AI: Has the temporary closure of in-person programs offered any lessons that you will carry into your future plans?  YES, I will definitely have my students continue more personal writings on their dreams/goals and how they plan to achieve them. I work in corrections, there is no internet. We deliver and collect classwork daily to each inmate

AS: Lessons learned: Definitely to consider scaling up digital literacy skills across the board in more deliberate and intentional ways - And also - Doing an initial assessment of digital access during ‘registration- orientation’ etc.


Following up on last month's Career Pathways Coffee Break, I want to share another resource to plan for workforce recovery. The Pathway to Recovery Quick Start Action Planner (QSAP) can be used by public workforce development partners to aid in planning and preparing for economic recovery.

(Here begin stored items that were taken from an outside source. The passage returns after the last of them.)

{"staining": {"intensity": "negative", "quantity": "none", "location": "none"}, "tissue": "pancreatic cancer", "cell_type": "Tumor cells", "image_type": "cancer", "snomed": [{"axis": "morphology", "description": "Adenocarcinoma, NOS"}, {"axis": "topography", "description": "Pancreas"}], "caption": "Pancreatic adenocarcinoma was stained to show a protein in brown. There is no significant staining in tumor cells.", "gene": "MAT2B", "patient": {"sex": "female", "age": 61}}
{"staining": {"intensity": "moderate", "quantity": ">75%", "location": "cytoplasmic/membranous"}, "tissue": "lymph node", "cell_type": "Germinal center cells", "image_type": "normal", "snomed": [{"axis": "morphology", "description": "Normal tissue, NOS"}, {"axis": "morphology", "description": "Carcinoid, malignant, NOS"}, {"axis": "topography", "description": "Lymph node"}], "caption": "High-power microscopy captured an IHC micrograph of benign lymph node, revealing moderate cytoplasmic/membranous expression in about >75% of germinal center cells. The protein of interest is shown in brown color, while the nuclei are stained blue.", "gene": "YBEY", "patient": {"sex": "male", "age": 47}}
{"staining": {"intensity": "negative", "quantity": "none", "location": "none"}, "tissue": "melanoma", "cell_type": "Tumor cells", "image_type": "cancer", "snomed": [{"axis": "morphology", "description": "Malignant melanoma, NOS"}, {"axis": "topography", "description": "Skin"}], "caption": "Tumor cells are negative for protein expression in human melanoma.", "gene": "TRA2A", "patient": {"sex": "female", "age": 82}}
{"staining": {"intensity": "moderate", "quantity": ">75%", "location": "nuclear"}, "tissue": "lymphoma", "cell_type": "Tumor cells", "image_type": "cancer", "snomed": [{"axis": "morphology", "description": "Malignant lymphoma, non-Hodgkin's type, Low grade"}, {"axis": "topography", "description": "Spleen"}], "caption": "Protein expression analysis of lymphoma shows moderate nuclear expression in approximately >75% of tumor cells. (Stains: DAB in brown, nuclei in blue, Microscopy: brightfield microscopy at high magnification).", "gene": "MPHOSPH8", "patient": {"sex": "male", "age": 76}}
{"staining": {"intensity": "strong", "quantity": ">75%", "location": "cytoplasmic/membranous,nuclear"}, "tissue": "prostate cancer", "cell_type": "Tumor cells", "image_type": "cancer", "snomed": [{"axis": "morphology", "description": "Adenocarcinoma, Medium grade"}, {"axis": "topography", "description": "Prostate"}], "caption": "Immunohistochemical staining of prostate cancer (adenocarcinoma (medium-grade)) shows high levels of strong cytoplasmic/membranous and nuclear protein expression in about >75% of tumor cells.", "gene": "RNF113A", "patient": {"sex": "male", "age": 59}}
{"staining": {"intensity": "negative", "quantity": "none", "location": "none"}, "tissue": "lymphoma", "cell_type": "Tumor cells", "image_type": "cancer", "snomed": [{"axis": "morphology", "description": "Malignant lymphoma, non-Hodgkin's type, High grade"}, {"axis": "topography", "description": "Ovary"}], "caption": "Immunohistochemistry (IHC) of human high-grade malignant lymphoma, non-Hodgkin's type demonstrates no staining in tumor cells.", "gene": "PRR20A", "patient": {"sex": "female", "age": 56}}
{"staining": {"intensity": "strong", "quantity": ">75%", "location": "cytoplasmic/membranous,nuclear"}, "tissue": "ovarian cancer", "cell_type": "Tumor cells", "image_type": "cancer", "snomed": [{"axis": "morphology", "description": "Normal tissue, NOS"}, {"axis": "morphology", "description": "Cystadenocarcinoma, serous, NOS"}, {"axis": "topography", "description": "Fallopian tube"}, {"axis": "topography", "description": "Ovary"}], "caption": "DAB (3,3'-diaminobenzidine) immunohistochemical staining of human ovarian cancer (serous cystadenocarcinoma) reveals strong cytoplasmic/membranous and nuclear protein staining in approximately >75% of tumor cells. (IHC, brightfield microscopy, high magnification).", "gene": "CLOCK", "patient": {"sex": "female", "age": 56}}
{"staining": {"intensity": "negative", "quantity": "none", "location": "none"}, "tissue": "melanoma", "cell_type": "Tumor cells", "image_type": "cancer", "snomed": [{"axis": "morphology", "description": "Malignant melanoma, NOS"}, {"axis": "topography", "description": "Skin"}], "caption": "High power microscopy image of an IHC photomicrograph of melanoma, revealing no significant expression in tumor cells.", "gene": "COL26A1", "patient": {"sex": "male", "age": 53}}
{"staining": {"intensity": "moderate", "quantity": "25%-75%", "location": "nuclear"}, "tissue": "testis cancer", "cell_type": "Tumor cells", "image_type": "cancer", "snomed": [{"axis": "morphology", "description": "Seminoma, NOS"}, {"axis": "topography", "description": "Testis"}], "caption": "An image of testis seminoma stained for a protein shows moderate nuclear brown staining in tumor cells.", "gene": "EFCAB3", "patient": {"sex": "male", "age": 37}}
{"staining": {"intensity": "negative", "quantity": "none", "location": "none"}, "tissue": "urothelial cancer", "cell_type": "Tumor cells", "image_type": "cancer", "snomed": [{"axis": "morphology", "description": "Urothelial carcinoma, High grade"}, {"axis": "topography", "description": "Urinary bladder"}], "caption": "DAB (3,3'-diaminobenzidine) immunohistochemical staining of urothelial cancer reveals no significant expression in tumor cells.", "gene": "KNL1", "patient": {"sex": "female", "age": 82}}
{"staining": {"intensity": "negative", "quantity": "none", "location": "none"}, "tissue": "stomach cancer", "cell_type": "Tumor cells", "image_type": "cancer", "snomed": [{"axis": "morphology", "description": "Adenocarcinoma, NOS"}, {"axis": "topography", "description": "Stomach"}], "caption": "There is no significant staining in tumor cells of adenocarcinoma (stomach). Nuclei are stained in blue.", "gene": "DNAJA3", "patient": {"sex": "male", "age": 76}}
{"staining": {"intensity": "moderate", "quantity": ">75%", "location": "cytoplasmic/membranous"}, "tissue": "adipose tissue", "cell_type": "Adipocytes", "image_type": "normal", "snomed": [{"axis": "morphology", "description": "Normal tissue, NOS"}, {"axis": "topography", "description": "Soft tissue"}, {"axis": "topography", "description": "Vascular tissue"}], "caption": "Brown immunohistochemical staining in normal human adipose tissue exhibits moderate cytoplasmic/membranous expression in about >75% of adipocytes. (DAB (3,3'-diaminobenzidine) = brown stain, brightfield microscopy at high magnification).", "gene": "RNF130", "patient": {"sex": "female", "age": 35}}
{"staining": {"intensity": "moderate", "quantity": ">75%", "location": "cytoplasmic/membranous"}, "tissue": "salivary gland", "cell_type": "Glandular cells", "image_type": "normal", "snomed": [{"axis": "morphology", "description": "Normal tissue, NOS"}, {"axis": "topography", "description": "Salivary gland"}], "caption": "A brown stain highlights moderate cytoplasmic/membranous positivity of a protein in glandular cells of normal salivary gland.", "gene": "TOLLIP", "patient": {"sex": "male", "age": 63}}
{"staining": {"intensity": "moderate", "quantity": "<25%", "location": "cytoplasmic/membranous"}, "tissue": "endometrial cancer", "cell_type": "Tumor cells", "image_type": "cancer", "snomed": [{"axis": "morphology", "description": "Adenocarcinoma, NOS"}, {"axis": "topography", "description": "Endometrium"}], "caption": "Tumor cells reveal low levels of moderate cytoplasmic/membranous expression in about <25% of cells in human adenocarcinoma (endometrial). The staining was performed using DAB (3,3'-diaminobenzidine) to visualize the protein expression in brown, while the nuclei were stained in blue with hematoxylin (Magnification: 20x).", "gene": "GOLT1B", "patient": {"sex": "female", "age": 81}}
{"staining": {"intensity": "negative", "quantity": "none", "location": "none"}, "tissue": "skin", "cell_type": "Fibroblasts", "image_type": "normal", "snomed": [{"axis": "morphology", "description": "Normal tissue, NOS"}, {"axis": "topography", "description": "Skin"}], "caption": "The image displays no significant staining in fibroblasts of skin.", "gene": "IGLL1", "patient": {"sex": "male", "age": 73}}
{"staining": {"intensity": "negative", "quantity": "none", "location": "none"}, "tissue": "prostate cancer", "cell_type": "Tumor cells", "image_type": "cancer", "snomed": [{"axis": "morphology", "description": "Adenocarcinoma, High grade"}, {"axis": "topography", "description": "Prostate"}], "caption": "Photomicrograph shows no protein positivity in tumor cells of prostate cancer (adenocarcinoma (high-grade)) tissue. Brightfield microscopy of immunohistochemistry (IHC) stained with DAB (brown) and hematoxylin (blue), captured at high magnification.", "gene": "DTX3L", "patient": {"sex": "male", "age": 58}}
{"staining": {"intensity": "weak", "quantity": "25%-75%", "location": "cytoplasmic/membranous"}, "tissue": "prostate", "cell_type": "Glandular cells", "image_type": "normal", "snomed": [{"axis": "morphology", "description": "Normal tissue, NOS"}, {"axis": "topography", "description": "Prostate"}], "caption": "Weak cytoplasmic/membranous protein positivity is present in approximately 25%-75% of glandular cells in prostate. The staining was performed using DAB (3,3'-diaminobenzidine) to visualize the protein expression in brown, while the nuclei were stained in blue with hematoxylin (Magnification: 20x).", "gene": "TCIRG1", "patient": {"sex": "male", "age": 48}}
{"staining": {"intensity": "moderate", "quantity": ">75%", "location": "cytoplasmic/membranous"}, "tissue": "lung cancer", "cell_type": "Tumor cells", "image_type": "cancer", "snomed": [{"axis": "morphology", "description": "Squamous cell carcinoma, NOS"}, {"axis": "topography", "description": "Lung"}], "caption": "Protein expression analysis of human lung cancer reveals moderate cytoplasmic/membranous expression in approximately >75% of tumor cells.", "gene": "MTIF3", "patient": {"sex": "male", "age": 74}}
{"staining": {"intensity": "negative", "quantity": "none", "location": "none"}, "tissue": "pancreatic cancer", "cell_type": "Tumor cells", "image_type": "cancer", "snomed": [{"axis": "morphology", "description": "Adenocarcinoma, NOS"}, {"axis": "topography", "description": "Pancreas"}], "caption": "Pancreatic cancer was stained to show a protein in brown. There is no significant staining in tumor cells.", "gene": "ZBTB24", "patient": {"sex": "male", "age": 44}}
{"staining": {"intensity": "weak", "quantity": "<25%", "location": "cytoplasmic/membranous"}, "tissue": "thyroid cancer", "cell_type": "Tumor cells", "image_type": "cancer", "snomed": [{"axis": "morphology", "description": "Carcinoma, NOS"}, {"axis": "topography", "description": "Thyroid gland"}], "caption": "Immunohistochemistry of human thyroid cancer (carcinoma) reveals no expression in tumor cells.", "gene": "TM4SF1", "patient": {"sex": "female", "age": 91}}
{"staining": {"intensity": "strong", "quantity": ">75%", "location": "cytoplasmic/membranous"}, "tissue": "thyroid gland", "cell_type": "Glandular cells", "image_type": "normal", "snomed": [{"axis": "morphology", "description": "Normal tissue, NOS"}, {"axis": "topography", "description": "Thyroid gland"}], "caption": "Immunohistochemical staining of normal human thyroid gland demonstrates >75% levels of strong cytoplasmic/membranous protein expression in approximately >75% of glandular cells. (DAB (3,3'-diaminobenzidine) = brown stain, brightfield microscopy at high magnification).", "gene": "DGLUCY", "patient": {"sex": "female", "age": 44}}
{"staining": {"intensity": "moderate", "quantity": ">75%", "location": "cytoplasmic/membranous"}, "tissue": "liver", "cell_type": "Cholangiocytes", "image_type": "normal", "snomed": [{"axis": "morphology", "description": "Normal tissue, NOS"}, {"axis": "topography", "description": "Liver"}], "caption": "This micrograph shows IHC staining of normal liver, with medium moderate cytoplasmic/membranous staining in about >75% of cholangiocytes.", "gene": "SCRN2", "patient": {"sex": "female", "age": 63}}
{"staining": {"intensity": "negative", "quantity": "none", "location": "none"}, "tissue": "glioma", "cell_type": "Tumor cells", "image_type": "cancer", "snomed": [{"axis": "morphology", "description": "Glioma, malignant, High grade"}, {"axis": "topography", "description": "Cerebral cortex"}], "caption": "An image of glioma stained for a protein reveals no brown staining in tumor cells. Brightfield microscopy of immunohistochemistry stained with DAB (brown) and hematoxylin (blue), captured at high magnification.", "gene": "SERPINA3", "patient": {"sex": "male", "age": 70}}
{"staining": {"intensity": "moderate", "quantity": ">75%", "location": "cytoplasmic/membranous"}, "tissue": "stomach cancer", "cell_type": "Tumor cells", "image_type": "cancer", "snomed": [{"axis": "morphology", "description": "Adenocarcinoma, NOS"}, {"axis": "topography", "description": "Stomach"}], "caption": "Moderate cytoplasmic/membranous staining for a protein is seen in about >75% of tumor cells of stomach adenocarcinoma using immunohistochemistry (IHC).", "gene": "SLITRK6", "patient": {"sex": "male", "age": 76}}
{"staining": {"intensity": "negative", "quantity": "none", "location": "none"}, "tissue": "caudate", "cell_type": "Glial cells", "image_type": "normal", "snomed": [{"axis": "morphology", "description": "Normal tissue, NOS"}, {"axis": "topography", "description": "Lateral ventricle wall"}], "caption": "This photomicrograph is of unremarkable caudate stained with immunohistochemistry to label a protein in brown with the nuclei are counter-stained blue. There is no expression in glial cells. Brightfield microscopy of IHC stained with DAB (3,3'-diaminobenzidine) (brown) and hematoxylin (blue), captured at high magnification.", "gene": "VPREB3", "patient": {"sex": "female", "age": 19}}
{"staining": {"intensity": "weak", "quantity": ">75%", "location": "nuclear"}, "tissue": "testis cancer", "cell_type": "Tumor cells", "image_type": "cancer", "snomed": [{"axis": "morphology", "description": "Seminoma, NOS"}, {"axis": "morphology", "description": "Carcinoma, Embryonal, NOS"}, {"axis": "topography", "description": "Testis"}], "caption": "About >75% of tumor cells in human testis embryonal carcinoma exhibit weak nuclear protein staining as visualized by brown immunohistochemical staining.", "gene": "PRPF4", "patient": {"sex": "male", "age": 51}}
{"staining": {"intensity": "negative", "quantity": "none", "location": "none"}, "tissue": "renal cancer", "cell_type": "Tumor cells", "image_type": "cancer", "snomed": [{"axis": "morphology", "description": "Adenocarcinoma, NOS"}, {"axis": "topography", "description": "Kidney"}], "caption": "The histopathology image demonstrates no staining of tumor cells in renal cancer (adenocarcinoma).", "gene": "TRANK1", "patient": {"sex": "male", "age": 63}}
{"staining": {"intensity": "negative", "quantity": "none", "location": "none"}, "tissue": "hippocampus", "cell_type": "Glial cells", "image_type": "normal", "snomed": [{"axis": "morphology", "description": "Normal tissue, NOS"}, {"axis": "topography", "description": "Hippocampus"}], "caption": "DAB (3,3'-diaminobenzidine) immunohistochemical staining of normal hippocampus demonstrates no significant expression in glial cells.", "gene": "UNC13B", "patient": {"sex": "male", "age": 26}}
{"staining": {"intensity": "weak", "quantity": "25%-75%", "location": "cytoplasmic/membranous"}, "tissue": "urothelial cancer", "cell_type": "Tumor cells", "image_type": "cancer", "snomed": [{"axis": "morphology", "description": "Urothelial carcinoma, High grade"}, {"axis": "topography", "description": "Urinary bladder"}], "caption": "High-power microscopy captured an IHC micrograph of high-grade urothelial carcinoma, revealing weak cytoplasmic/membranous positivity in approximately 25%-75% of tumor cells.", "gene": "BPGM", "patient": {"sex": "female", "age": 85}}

The QSAP assists states in creating and implementing economic recovery plans across WIOA partners, by addressing staffing, technology, systems infrastructure, communication, and funding needs. Local leaders are encouraged to use the QSAP to hold team discussions focused on developing a shared sense of preparedness. The results of these discussions will help WIOA partners develop or improve readiness strategies and plans.

The QSAP can be used to assess and prepare for recovery through the the following:

  • Individual Assessments and Team Discussion: Individuals complete the QSAP and then share their results in a group setting – team discussion helps to align around current conditions and areas for action
  • Facilitated Group Discussion: A facilitator leads your team through the QSAP as part of a strategic planning session to collectively identify priorities for change.
  • Benchmarking Progress: You can save the QSAP results as a benchmark – reengage your team to complete again in 6 months or a year to assess your progress.
  • Create an Economic Recovery Plan: You can review team results and prioritize actions for topic areas, create an action plan to address each area, complete actions, specific, designated responsible person(s), and timelines.

Additional recovery resources can be found on the Pathway to Recovery Resources on WorkforceGPS.

I'm hopeful that adult educators are taking part in these discussions as part of workforce development partnerships.  If you have been part of these discussions, or plan to work with WIOA partners on completing the QSAP, I invite you to share your experience here with us.